Такая разная молодежь
Как мы помним, это режиссерское поколение вступило в жизнь в начале 70-х (в 1973 году под это дело даже было создано объединение «Дебют»). Однако время на дворе оказалось не самым благоприятным: страной руководили люди пожилые, которые с недоверием относились к любой инициативе молодых. Тем более в таком важнейшем из искусств, как кинематограф. В итоге молодые деятели кино были изначально поставлены в условия жесткой цензуры, которая исходила из принципа: лучше перебдеть, чем недобдеть.
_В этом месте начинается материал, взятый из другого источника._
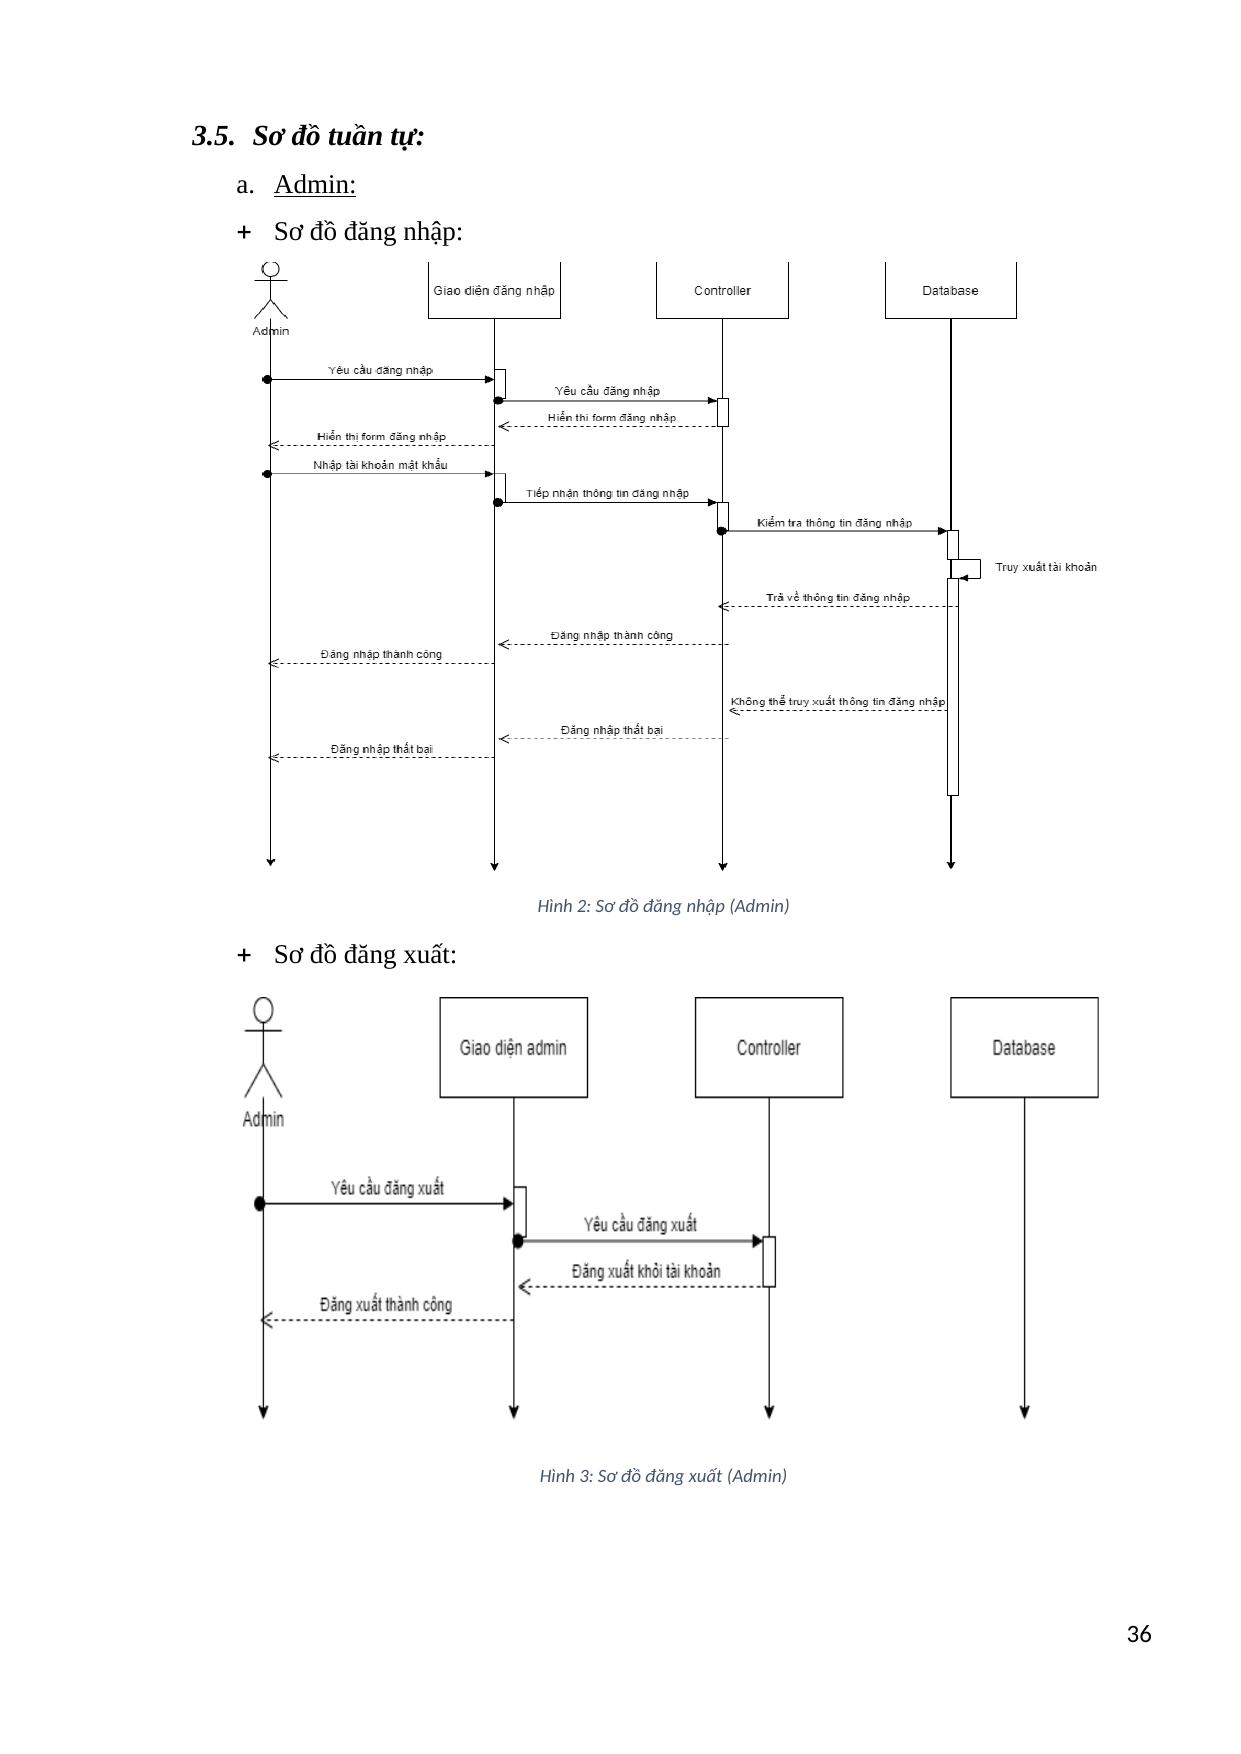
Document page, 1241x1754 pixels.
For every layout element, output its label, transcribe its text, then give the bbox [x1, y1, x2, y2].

list Admin: [236, 168, 1152, 199]
text Hình : Sơ đồ đăng nhập (Admin) [177, 895, 1152, 918]
text Hình : Sơ đồ đăng xuất (Admin) [177, 1464, 1152, 1487]
subtitle Sơ đồ tuần tự: [192, 118, 1152, 152]
picture [242, 997, 1099, 1436]
list Sơ đồ đăng nhập: [236, 215, 1152, 246]
list Sơ đồ đăng xuất: [236, 938, 1152, 970]
picture [252, 262, 1098, 880]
Вполне вероятно, эта цензура не вызывала бы у молодежи столь сильного неприятия, если бы сама политическая ситуация в стране была иной. Но дело было в том, что пожилая власть уже начала восприниматься в низах как нечто ненормальное и любые ее директивы торпедировались людьми (особенно молодыми) на подсознательном уровне. А тут еще и разрядка, которая стала пробивать значительные бреши в советском «железном занавесе», способствуя еще большей вестернизации людей. То есть, несмотря на то что сам Брежнев заявил, что «разрядка ни в коей мере не отменяет и не может изменить законы классовой борьбы», советская действительность наглядно демонстрировала – еще как может.
Тот же Никита Михалков в 1972 году записал в своем дневнике настоящий крик души, выразившийся в следующих строчках: «Как я себя ненавижу иногда! За то, что не могу выразить то, что чувствую. За то, что не могу выразить то, что хотят…
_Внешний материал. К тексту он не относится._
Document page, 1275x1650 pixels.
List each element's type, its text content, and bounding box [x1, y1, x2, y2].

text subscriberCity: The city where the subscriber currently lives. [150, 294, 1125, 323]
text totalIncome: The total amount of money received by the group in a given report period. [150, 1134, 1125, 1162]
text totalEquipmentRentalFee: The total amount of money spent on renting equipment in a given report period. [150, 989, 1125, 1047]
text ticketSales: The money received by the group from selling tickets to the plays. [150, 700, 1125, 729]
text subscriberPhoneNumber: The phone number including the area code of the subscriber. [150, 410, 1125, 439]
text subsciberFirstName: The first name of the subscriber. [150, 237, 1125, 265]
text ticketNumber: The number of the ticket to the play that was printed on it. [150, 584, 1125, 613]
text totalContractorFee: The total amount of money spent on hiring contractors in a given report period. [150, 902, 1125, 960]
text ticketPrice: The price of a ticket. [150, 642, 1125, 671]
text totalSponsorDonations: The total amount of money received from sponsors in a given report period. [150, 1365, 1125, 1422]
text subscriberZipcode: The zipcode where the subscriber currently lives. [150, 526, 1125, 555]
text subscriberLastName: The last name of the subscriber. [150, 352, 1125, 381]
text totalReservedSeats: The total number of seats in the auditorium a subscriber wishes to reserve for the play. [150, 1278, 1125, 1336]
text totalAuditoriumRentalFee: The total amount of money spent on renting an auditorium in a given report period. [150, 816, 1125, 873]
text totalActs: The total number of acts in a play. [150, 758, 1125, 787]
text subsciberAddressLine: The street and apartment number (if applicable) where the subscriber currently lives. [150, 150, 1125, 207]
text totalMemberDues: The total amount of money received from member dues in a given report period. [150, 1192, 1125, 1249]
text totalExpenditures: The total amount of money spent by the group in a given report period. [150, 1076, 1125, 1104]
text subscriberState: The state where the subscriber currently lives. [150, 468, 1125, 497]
50 лет с каждым днем все лучше и лучше. И ничего живого… Ложь, суета и высокопарная демагогия коммунистических утопистов-язычников…»
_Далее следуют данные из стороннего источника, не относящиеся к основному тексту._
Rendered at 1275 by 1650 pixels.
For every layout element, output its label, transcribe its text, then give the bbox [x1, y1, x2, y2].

Между тем если каких-нибудь 15 лет назад прозападные настроения витали исключительно в кругах творческой молодежи (вспомним скандалы во ВГИКе начала 60-х), то теперь они перекинулись в низы, захватив не только городскую, но даже сельскую молодежь. Поэтому строчки, написанные Михалковым в его дневнике, были созвучны мыслям не только его коллег, но и большинства молодых людей в СССР. Строчки же другого известного человека, поэта Павла Антокольского, сказанные им на своем 80-летии в 1976 году, многими подвергались сомнению. А сказал поэт следующее: «Мы верим в бдительное поколение, что сменит нас не сегодня завтра…» Как заявил по этому поводу ведущий парижского радиожурнала «Культура» М. Геллер: «Кто идет на смену поколению Антокольского? Есть некоторые основания полагать, что советская молодежь, быть может, не так «бдительна», как мечтают Антокольский и его работодатели…»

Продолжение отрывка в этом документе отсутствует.